Brittany shoved her hands into the pockets of her letterman jacket and stared blankly out the window.

"You okay, cupcake? You don't look so hot."

"Lately, you've been really distracted. Some ducks walked past us at the park yesterday and you looked right through them…"

"How much sleep have you really gotten in the past week?"

"That's the third time this month! If you don't get your ass in gear, Coach will murder you—"

"So that's it, then. We're breaking up."

Her breath left her mouth in shaky streams.

("God, dreamgirl," she whispered, too softly for anyone else to hear. "What are you doing to me?")

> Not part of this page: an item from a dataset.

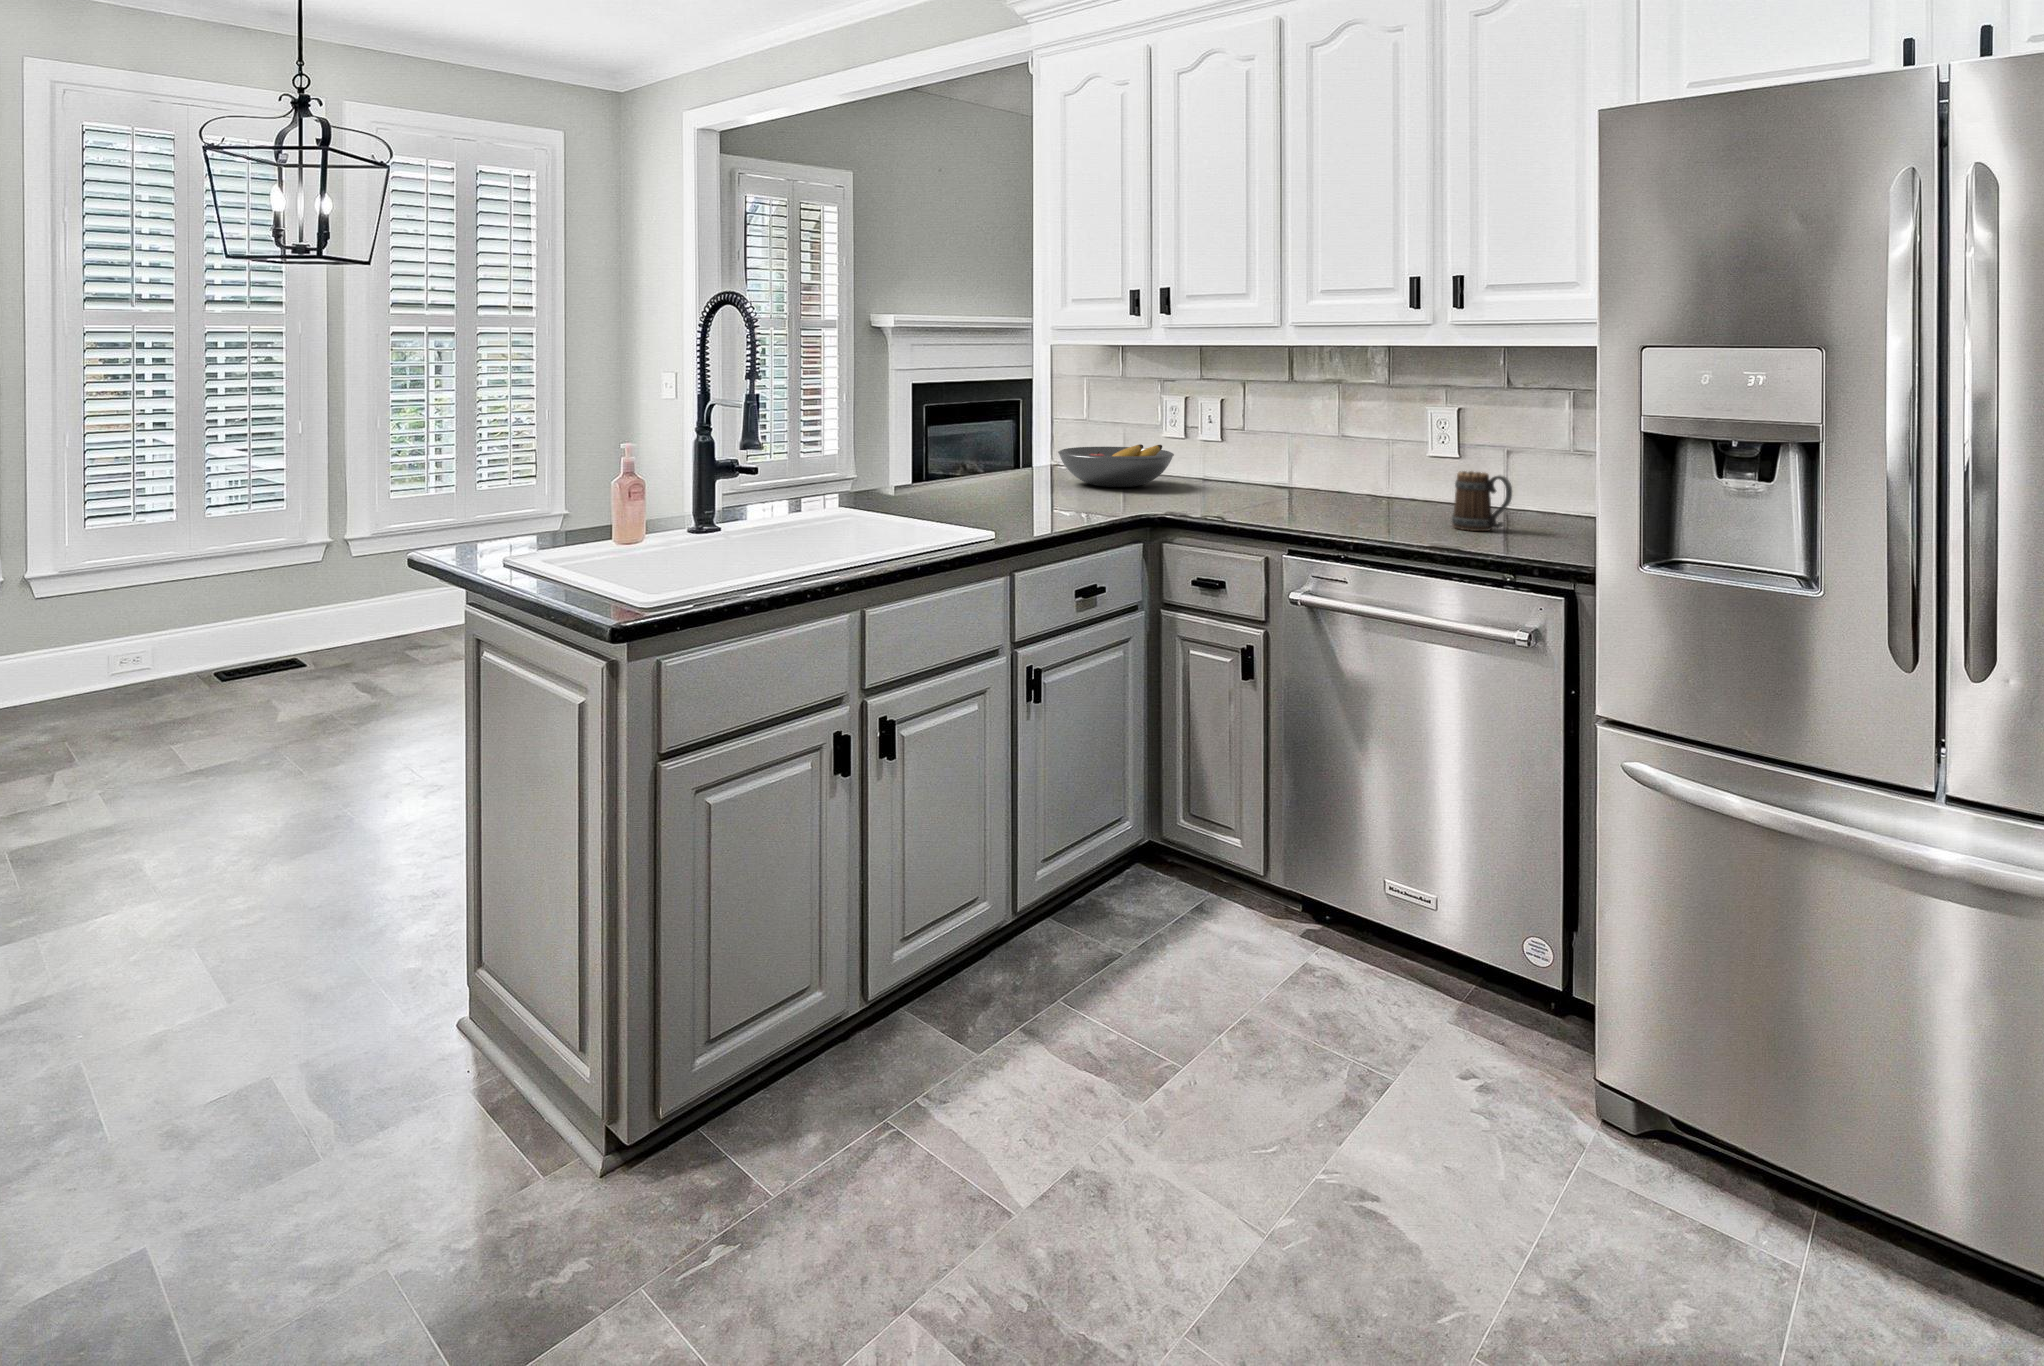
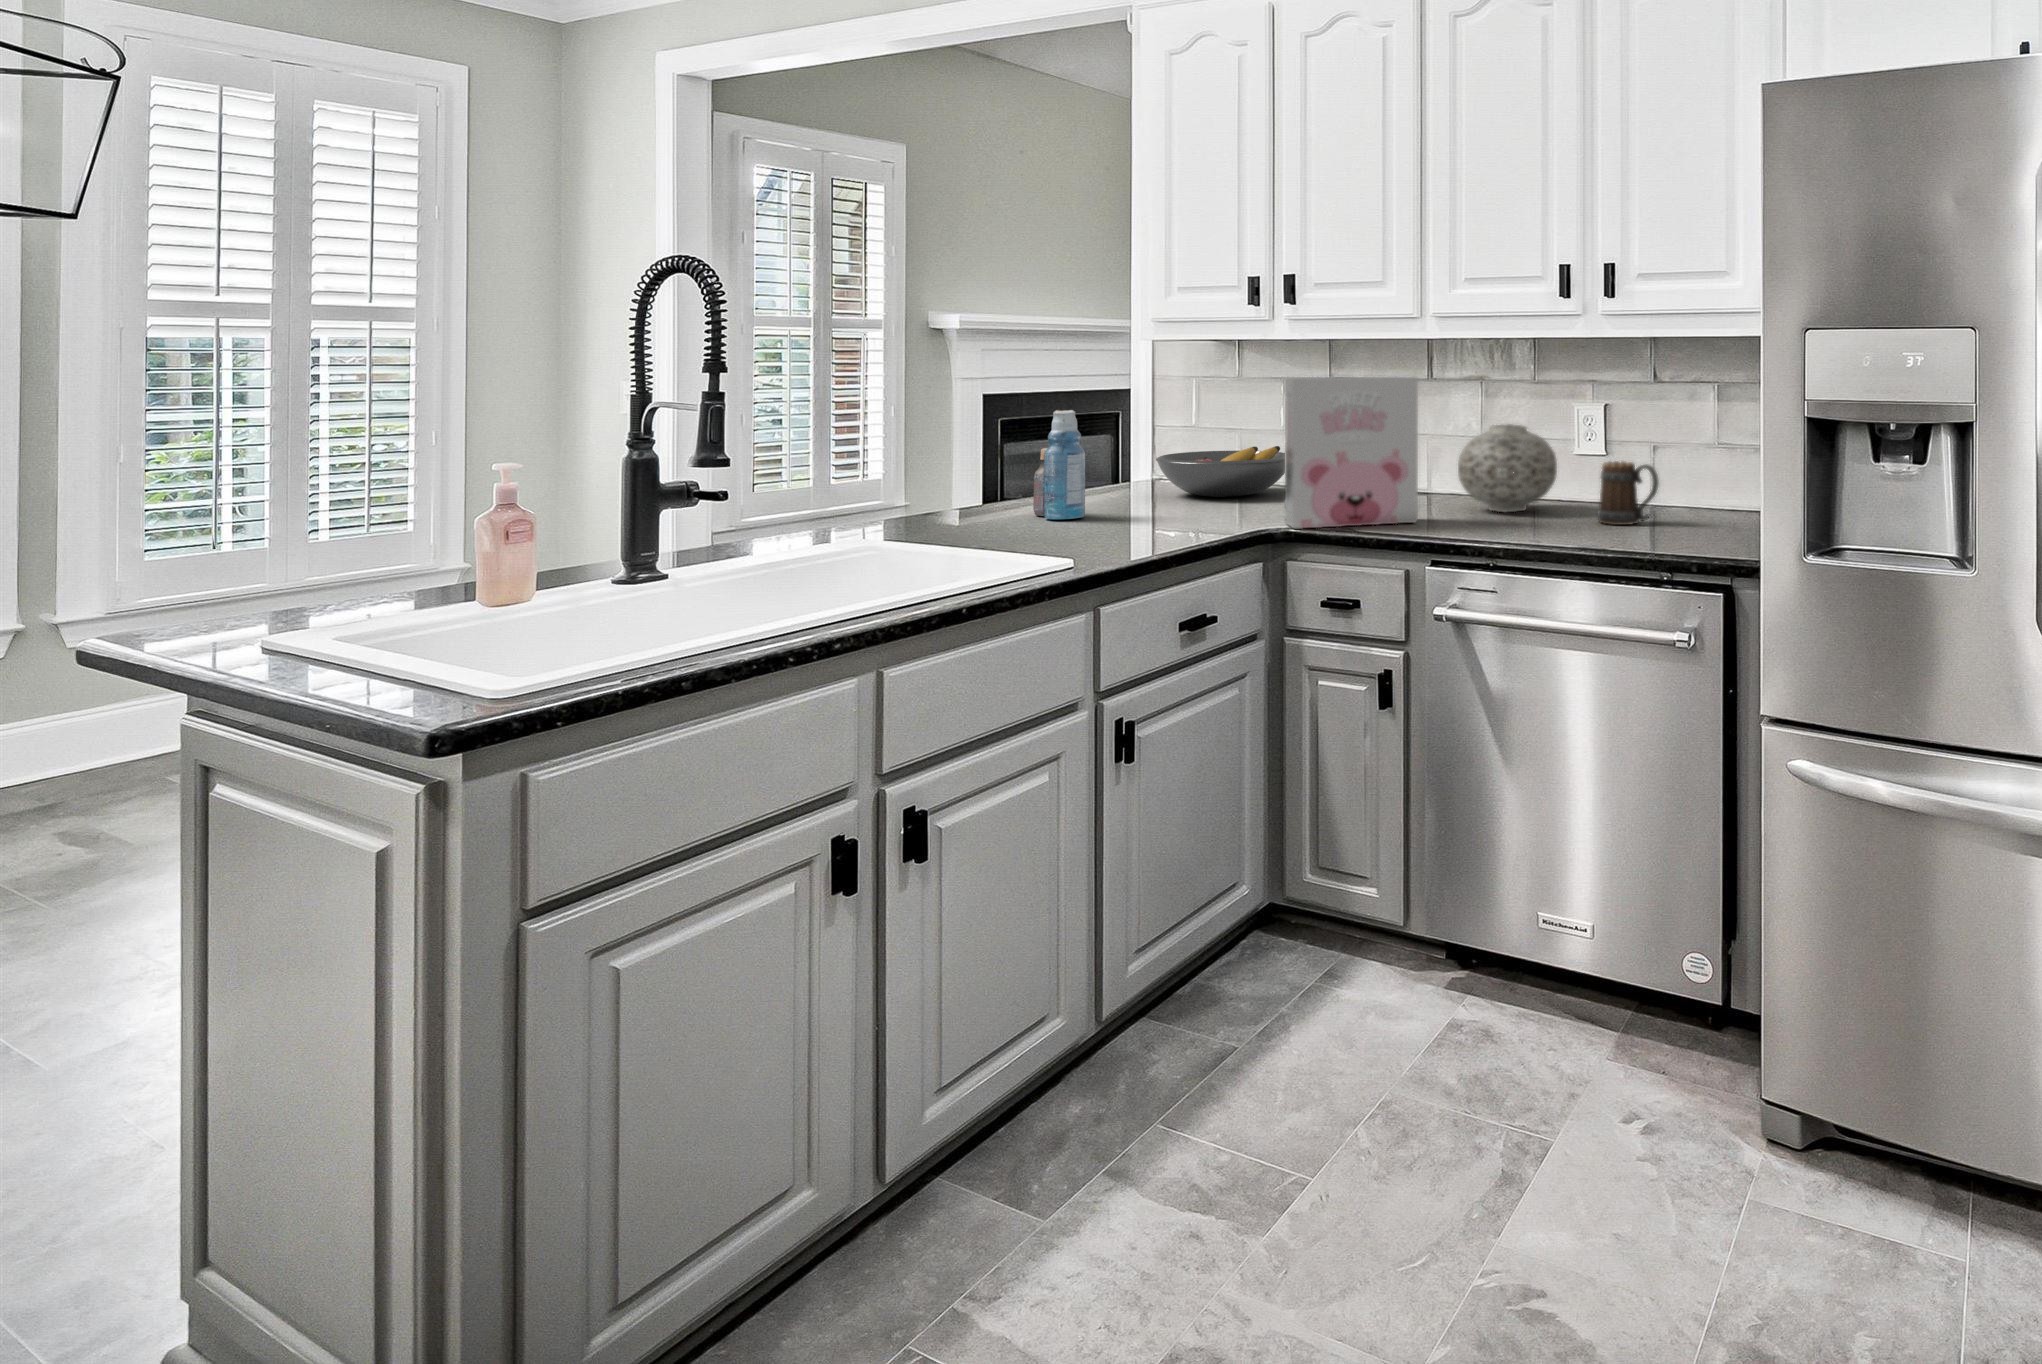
cereal box: none [1166,387,1284,518] -> present [1285,377,1418,529]
bottle: none [963,409,1003,500] -> present [1033,410,1085,519]
vase: none [1321,433,1414,513] -> present [1458,424,1557,512]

The truck lurched to a stop.

"Are you sure about this?" Finn asked. At her blank face, he rushed to explain himself, "It's just, ever since I knocked over her CD collection, Quinn hasn't been able to look at me without turning red. Like, angry I'm gonna grind your bones to dust red, not crush ask me out to dinner and I might say yes red." Brittany winced, remembering the outcome of that particular mistake. "I just don't want to make things even worse."

"Don't worry," Brittany reassured him. "Quinn likes bacon too much to eat you for breakfast."

"Really?" Finn perked up at this. "Hey, do you think she'd stop stealing my drumsticks if I bought her a pack?"

"Maybe." Brittany figured it was worth a shot, but she didn't want to get his hopes up.

"Cool. Uh, I have to pick up some stuff for my mom uptown, but there's a bus stop over on Birch we passed by earlier." Brittany remembered it vaguely. "It's a five minute walk. Do you need cash?"

"I still have some quarters saved up from when the Tooth Fairy kidnapped my baby teeth."

"Kidnapped?"

Brittany nodded seriously. "He's a menace."

"Like that English dude with the knives," Finn said. "Jack the Ripper."

"Totally."

Brittany stepped outside. She thanked her friend for the ride, words shivering a little from the sudden blast of cool autumn air. He waved off her gratitude, her advice heavy on his mind.

"Be careful," Finn said, with genuine concern, "Lima Heights can be dangerous at night."

She thanked him again. The door slammed with finality.

Finn reversed, waving one last time. His battered truck chugged forward. Brittany waited until he had turned the corner before allowing her smile to slip. Dark trails of exhaust rose and mixed with her breath, white from cold and nerves (and maybe even the tiniest bit of anticipation).

She spun on her feet: one-hundred-and-eighty degrees that felt less like a simple change in perspective and more like a necessary shift in the earth's tilt. Her world accommodating a seismic amendment (like Quinn, like dance, like adopting Lord Tubbington, like being adopted herself).

And for the first time in nearly a decade, Brittany S. Pierce found herself in the ruins of her childhood home: the Pillsbury Orphanage.